Hopefully this points to where the issue is for scanning the files with the new clamav.
#dbx /opt/freeware/bin/clamscan_64 /tmp/core
Type 'help' for help.
warning: The core file is truncated. You may need to increasethe ulimit
for file and coredump, or free some space on the filesystem.
[using memory image in /tmp/core]
reading symbolic information ...
Segmentation fault in util.move at 0x90000000061b838 ($t1)

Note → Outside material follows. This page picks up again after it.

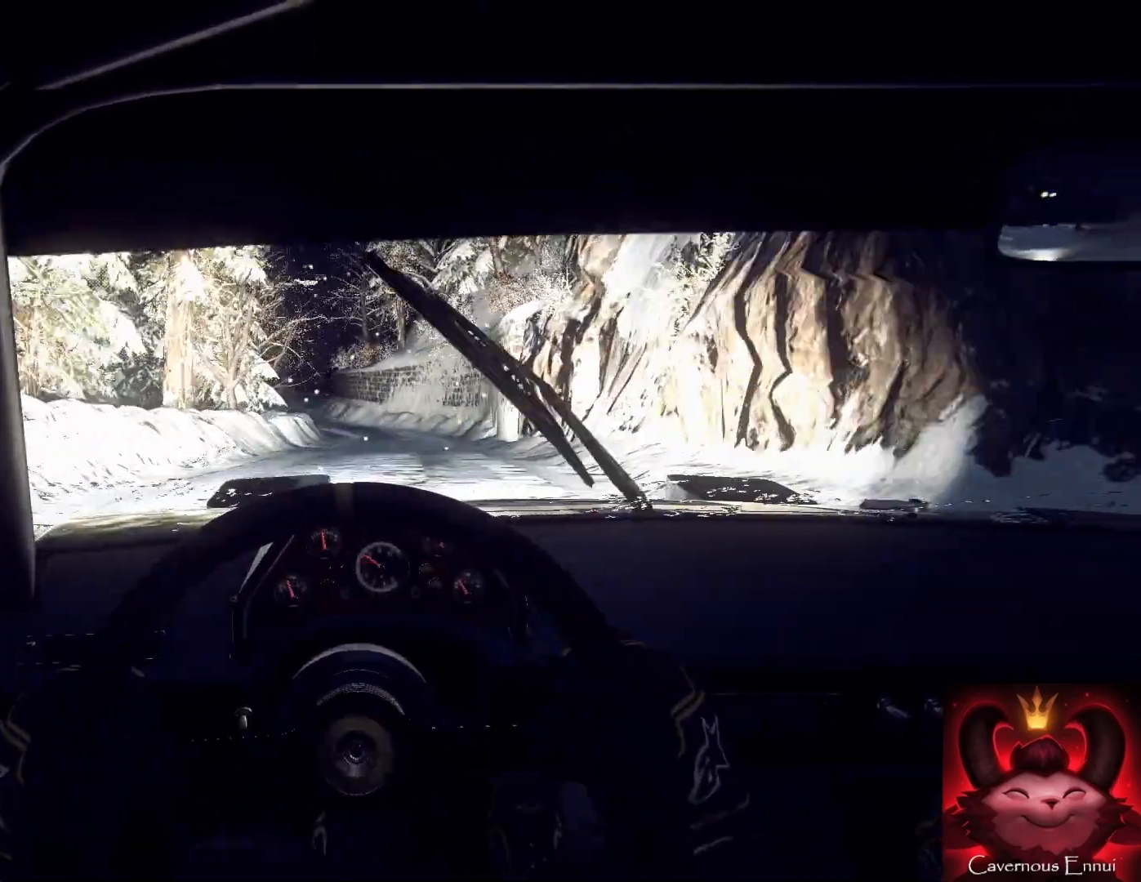
{"buttons": [], "left_stick": "left", "right_stick": "center", "events": [[67, "left_stick", "right"], [167, "right_stick", "center"], [300, "left_stick", "center"], [333, "right_stick", "up"], [433, "left_stick", "left"], [433, "right_stick", "center"]]}
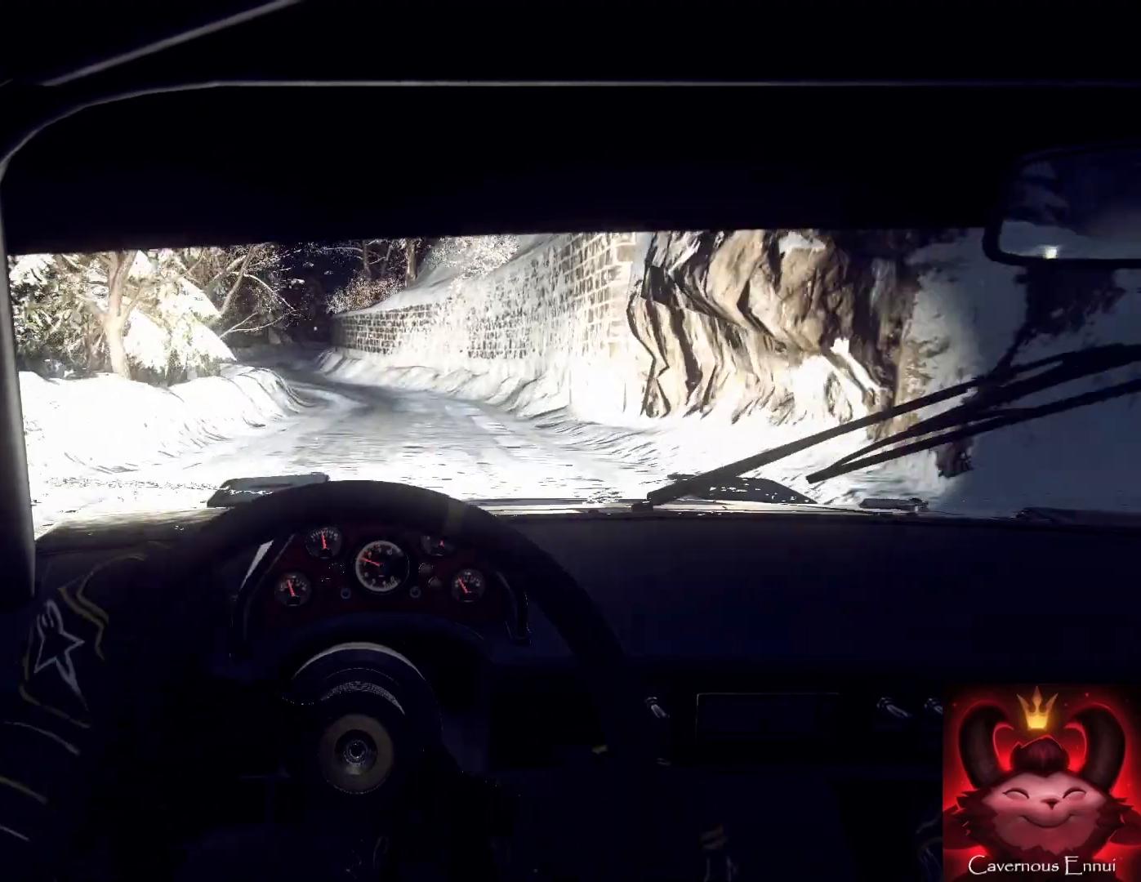
{"buttons": [], "left_stick": "down-left", "right_stick": "center", "events": [[100, "right_stick", "up"], [167, "left_stick", "center"], [333, "left_stick", "down-left"], [333, "right_stick", "center"]]}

0x90000000061b838 (move+0x38) 90040000 stw r0,0x0(r4)
(dbx) where
util.move(??, ??) at 0x90000000061b838
pow.pow(??, ??, ??, ??) at 0x90000000061ffcc
internal error: unexpected value 120 at line 5201 in file stabstring.c
internal error: 1283-228 expected char ',', found 's__LC_locale:,1088,64;__meth_ptr:150,1152,64;__data_ptr:150,1216,64;;'
internal error: 1283-228 expected char ',', found '__LC_locale:,1088,64;__meth_ptr:150,1152,64;__data_ptr:150,1216,64;;'
internal error: 1283-228 expected char ';', found '_LC_locale:,1088,64;__meth_ptr:150,1152,64;__data_ptr:150,1216,64;;'
internal error: unexpected value 44 at line 5201 in file stabstring.c
internal error: 1283-228 expected char ',', found '1088,64;__meth_ptr:150,1152,64;__data_ptr:150,1216,64;;'
internal error: unexpected value 120 at line 5201 in file stabstring.c
internal error: unexpected value 120 at line 5201 in file stabstring.c
internal error: 1283-228 expected char ',', found 's_LC_locale_objhdl:,128,64;;'
internal error: 1283-228 expected char ',', found '_LC_locale_objhdl:,128,64;;'
internal error: 1283-228 expected char ';', found 'LC_locale_objhdl:,128,64;;'
internal error: unexpected value 44 at line 5201 in file stabstring.c
internal error: 1283-228 expected char ',', found '128,64;;'
internal error: unexpected value 120 at line 5201 in file stabstring.c
internal error: unexpected value 120 at line 5201 in file stabstring.c
internal error: unexpected value 120 at line 5201 in file stabstring.c
internal error: unexpected value 120 at line 5201 in file stabstring.c
#env | egrep -v "SSH| `uname -n`| `host \`hostname\`| cut -f3 -d\" \"`"
_=/usr/bin/env
LANG=en_US
LOGIN=root
CLCMD_PASSTHRU=1
PATH=/usr/bin:/etc:/usr/sbin:/usr/ucb:/usr/bin/X11:/sbin:/usr/java8_64/jre/bin:/usr/java8_64/bin:/opt/freeware/bin
LC__FASTMSG=true
LOGNAME=root
MAIL=/usr/spool/mail/root
LOCPATH=/usr/lib/nls/loc
USER=root
AUTHSTATE=compat
DISPLAY=localhost:10.0
SHELL=/usr/bin/ksh
ODMDIR=/etc/objrepos
HOME=/
TERM=xterm
MAILMSG=[YOU HAVE NEW MAIL]
PWD=/tmp
TZ=CST6CDT
A__z=! LOGNAME
NLSPATH=/usr/lib/nls/msg/%L/%N:/usr/lib/nls/msg/%L/%N.cat:/usr/lib/nls/msg/%l.%c/%N:/usr/lib/nls/msg/%l.%c/%N.cat
#ulimit -aS
time(seconds) unlimited
file(blocks) unlimited
data(kbytes) unlimited
stack(kbytes) 32768
memory(kbytes) 32768
coredump(blocks) 2097151
nofiles(descriptors) 2000
threads(per process) unlimited
processes(per user) 128
#ulimit -aH
time(seconds) unlimited
file(blocks) unlimited
data(kbytes) unlimited
stack(kbytes) 4194304
memory(kbytes) unlimited
coredump(blocks) unlimited
nofiles(descriptors) unlimited
threads(per process) unlimited
processes(per user) 128
Thank you!
------------------------------
Stanley
------------------------------
Original Message:
Sent: Tue May 17, 2022 09:22 AM
From: Jan Harris
Subject: New version of ClamAV needed
Hi, Stanley
So it is core dumping scanning these Windows executables.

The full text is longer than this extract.